● Stored items:
##########
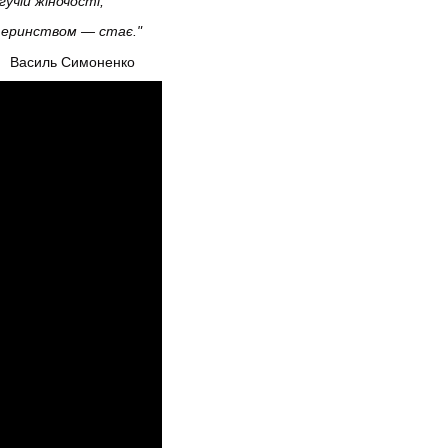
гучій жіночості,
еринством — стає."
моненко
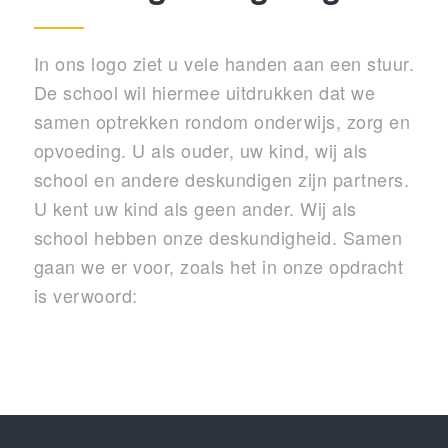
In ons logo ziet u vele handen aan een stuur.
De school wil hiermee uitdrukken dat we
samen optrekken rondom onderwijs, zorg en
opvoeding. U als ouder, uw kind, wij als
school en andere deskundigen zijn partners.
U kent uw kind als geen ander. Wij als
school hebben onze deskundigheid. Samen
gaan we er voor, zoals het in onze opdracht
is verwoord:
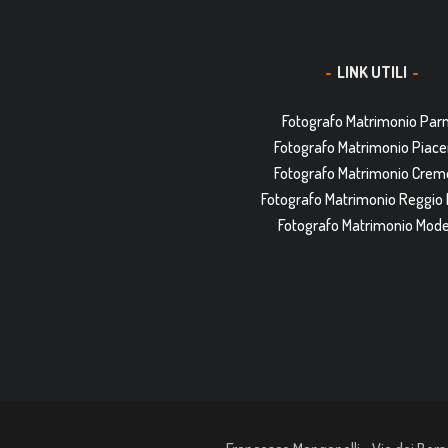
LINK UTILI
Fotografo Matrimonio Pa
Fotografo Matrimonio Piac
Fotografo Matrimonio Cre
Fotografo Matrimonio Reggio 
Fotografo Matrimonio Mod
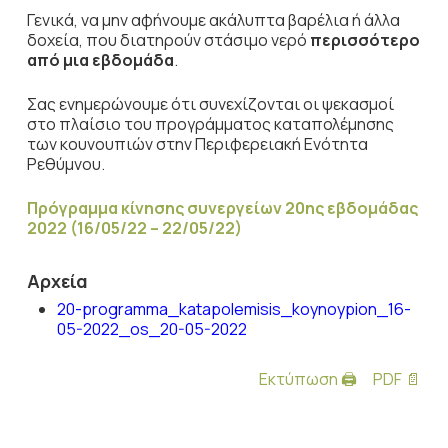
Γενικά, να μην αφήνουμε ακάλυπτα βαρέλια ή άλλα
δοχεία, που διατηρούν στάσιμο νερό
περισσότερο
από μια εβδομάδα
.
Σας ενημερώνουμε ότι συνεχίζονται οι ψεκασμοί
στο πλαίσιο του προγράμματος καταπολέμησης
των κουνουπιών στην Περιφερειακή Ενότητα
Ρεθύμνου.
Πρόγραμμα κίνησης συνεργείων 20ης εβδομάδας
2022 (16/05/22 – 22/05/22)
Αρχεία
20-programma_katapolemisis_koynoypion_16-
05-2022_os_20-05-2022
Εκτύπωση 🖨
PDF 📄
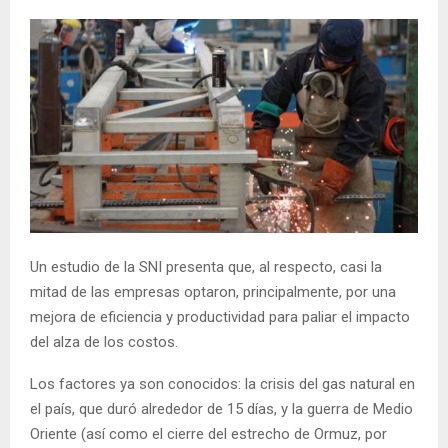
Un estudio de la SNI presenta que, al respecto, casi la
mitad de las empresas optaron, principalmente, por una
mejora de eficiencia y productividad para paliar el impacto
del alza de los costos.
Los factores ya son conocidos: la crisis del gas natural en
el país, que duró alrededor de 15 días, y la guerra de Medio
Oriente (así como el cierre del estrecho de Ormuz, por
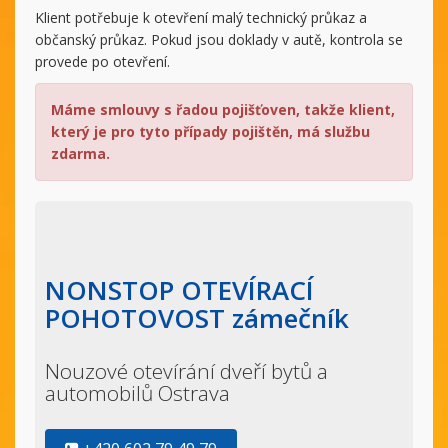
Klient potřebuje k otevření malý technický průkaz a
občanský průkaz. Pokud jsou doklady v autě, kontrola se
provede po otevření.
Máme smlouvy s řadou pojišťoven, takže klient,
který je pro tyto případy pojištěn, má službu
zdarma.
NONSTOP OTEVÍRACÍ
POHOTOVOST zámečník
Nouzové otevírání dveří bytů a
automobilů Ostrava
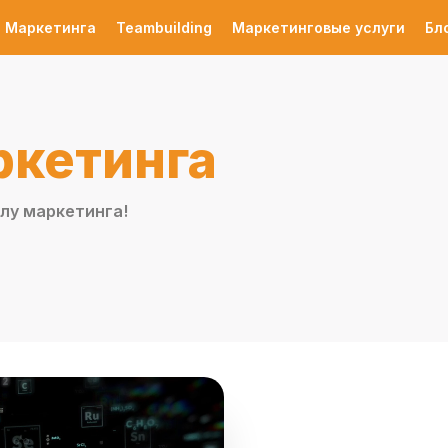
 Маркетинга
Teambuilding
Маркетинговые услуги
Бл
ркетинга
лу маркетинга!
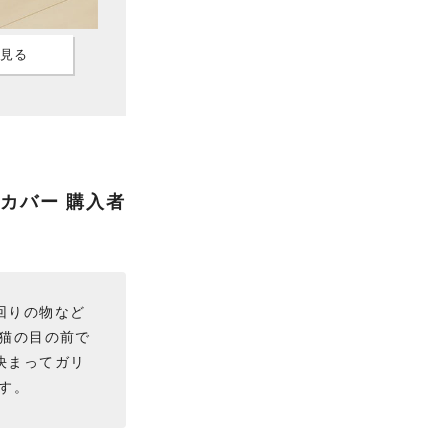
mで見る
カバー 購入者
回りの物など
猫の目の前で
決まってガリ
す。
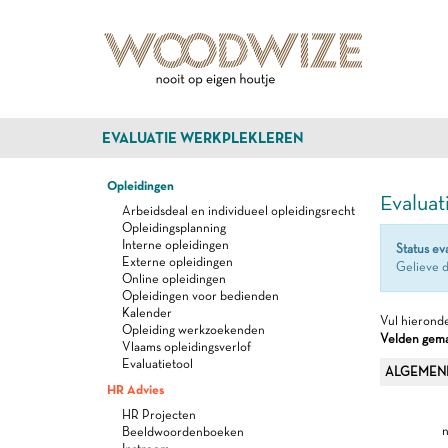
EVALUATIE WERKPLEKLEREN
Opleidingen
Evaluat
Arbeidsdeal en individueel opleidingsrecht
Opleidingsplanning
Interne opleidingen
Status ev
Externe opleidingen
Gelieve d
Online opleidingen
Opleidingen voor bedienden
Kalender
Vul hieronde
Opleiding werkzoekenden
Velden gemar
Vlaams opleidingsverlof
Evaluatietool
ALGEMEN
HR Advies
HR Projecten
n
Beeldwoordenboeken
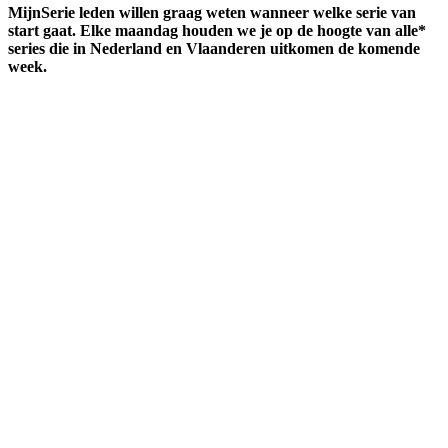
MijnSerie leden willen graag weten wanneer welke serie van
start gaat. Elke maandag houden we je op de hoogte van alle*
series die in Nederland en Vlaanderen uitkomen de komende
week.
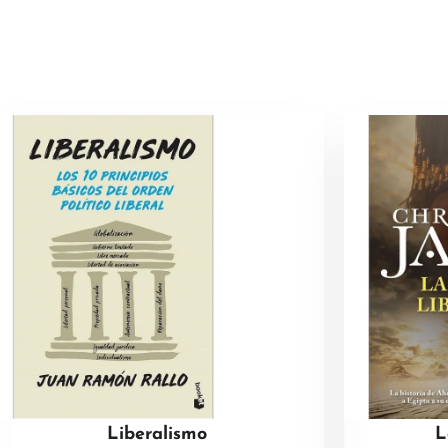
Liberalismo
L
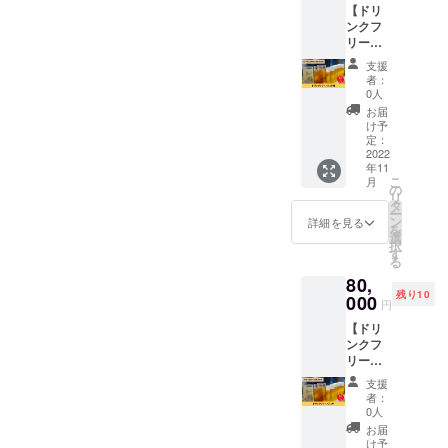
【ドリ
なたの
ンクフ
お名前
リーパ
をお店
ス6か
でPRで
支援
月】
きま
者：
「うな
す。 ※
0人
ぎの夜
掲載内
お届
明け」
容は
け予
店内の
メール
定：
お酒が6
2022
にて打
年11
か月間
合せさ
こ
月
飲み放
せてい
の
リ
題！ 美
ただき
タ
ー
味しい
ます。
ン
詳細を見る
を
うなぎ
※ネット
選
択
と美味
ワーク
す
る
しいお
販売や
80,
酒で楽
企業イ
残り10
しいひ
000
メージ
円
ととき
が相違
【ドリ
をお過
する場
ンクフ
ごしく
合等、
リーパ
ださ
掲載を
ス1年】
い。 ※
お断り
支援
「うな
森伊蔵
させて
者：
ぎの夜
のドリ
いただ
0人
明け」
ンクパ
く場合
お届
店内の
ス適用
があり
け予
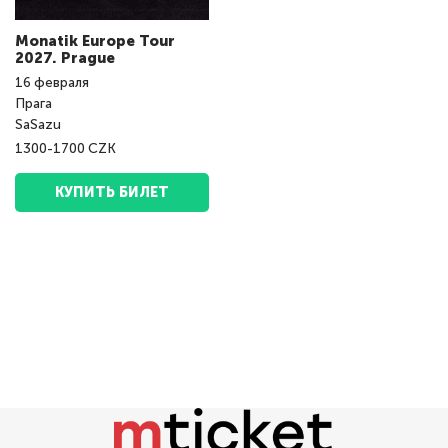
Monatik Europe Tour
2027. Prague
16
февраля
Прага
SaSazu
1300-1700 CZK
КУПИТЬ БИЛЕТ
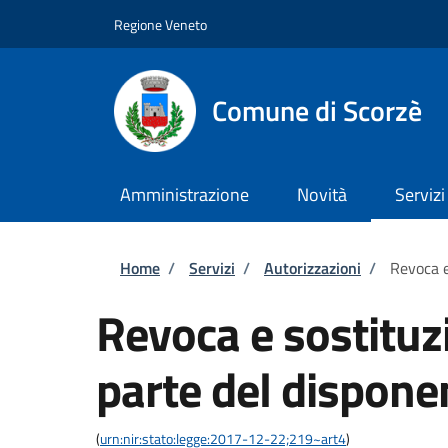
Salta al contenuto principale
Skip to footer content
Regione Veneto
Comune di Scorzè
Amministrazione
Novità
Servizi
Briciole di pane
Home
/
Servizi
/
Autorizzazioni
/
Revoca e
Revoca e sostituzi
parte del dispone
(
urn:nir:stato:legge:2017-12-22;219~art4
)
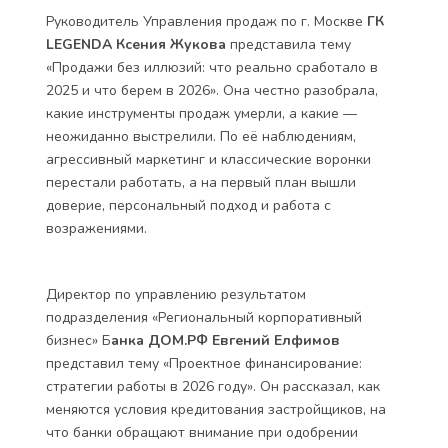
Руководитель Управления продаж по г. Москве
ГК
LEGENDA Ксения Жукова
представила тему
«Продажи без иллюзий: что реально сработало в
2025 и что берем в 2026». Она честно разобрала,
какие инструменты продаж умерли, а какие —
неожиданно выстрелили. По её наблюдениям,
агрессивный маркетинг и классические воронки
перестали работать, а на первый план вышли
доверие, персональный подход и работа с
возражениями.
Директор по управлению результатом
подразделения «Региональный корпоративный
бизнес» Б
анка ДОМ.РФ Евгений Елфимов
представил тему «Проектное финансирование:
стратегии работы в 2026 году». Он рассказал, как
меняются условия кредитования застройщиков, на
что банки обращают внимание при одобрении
##########
● YOUR GOAL: For the string "kind", return every line of the data where it appears.

● RESPONSE TO THE TASK:
opvoeding. U als ouder, uw kind, wij als
U kent uw kind als geen ander. Wij als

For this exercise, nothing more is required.